Education options

By Emma Sun
THE Insight Education Centre will be welcoming students from far and wide with a Bayswater family set to send their son to the school.
Naomi O’Brien, who helped Alan Lachman establish the centre, will be moving her nine-year-old son Noah, who currently attends a mainstream school in Boronia, to Insight.
Noah attended the previous school for blind and vision impaired children, the Burwood Education Centre, for a year before it closed in 2009, forcing him into a mainstream school.
Ms O’Brien said Noah had tremendous difficulty adjusting and struggled to learn within the mainstream environment.
“It’s been really hard for him to adjust into a mainstream school, in a class of 20 or so children where they don’t specialise to his special needs,” she said.
“He relies so much on his hearing and not his visual and because it is very noisy it is very hard for him to even understand what the teacher is relaying.”
Ms O’Brien said Noah missed out on opportunities to learn important skills such as using adaptive technology and a lot of foundational learning such as literacy and numeracy.
“He spends a lot of time with an aid in a separate room away from the classroom because he finds it so overwhelming in the other classroom,” she said.
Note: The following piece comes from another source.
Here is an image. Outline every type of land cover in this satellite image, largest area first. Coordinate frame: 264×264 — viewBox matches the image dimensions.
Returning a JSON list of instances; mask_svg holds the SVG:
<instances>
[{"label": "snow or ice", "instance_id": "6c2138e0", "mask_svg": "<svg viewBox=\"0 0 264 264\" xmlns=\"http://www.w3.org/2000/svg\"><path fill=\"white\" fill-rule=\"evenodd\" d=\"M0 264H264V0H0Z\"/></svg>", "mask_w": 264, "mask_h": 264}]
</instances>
“He spent his first year by himself most playtimes because socially, the other kids find it hard to understand him and he doesn’t get the games they play.”
She said Insight will provide the assistance and support Noah needs to improve at school and adapt better to his surroundings.
“He will be doing a bit of catching up and learning a lot of the stuff he missed out on, he’s nine and in Grade 1 so he’s obviously lost a few years of education just being pushed through the system,” she said.
“The aim is to just set him up for life, to deal with the everyday world and to be able to cope with situations in life, to be able to learn and find a way to fit in socially.”
Ms O’Brien believed that every blind and visually impaired child deserved the option to choose what kind of school they attend.
“It doesn’t necessarily have to be the right option, but they should be able to be educated in both ways.”